A principios de marzo, las elecciones a la presidencia del FC Barcelona concluyeron con la reelección de Joan Laporta, quien recibió el 68,18% de los votos. Su contrincante, Víctor Font, obtuvo un 29,78%, sufriendo una derrota significativa en su segundo intento por liderar el club.

Tras conocer el resultado, Font mostró su tristeza pero aceptó el veredicto, felicitando a Laporta y su junta directiva. Durante las dos semanas posteriores, recuperó fuerzas y estuvo con su familia y amigos tras la intensa campaña. En el ámbito profesional, retomó sus funciones como asesor sénior en Delta Partners y se volcó en varios proyectos personales.
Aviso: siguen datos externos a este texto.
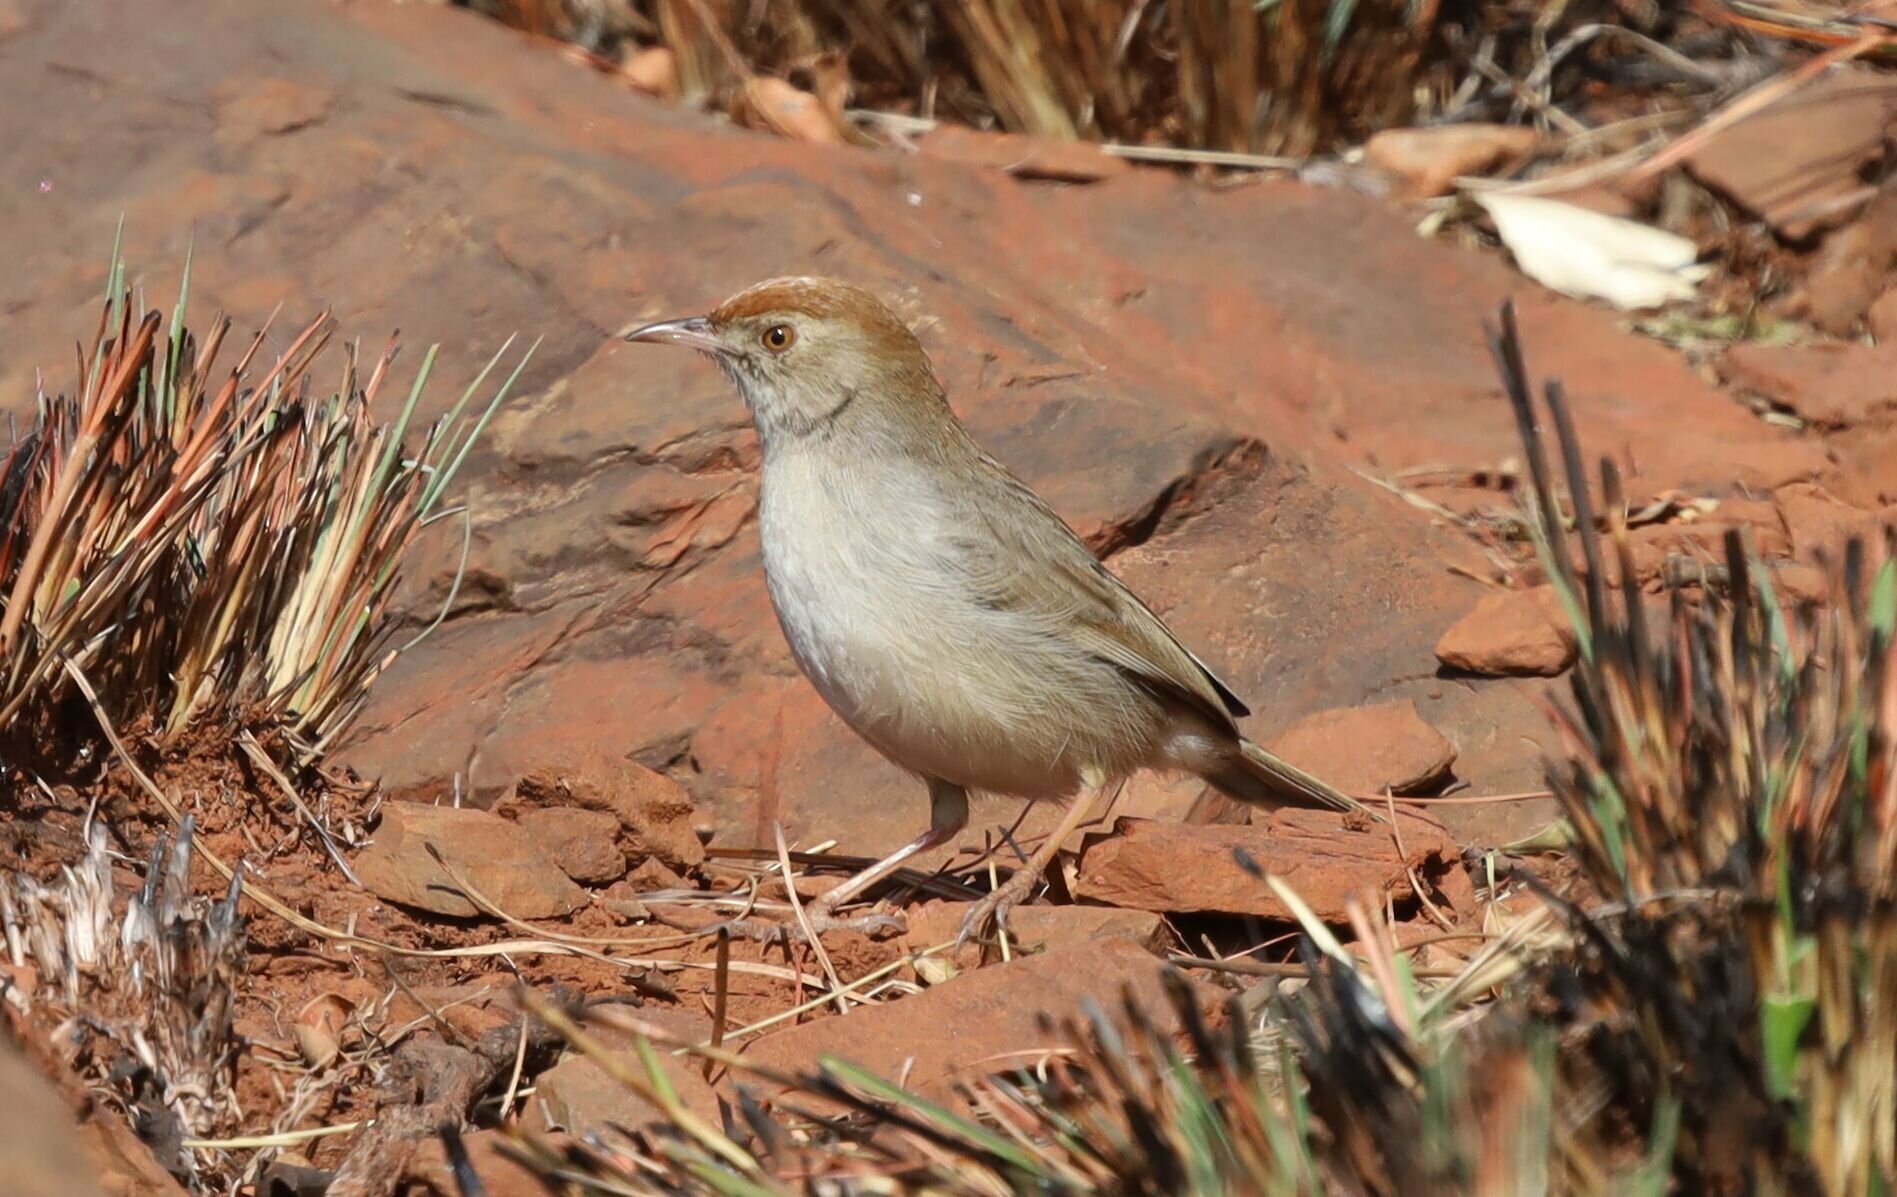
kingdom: Animalia
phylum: Chordata
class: Aves
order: Passeriformes
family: Cisticolidae
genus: Cisticola
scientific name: Cisticola aberrans
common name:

Pese a la derrota, Font mantiene firme su convicción sobre la necesidad de un Barça más transparente, profesional y participativo. Ofreció aportar al club sus propuestas, como la remodelación del Palau Blaugrana y medidas sociales. Aún no se sabe si volverá a presentarse en futuras elecciones.

Estos comicios reflejan la demanda de cambios profundos en el club y la existencia de distintas visiones para su camino. La postura de Víctor Font recuerda la importancia de estas alternativas para seguidores y analistas interesados en la evolución del Barça.